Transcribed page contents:
__________________________________________________

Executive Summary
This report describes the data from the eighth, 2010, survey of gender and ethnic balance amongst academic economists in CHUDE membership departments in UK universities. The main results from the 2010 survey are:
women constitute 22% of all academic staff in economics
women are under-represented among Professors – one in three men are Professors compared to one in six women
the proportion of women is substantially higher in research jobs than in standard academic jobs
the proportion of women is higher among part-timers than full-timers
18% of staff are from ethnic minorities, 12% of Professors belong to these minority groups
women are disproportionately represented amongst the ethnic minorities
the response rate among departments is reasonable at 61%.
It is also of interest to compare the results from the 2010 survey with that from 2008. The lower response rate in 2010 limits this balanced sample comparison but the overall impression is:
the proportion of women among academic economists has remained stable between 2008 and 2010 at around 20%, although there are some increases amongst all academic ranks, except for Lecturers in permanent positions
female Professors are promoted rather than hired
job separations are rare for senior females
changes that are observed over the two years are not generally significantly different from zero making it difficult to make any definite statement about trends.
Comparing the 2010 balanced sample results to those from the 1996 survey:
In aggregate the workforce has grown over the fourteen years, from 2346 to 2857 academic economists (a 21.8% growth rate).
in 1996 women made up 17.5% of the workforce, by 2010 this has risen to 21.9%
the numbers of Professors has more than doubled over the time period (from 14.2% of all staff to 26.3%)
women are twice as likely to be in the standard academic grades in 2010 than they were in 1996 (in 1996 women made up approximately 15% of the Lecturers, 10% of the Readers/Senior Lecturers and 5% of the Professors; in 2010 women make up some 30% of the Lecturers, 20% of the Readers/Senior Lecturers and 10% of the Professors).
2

__________________________________________________

TASK GOAL: Lines with the word "workforce": copy each one from the data above.

TASK RESULT:
In aggregate the workforce has grown over the fourteen years, from 2346 to 2857 academic economists (a 21.8% growth rate).
in 1996 women made up 17.5% of the workforce, by 2010 this has risen to 21.9%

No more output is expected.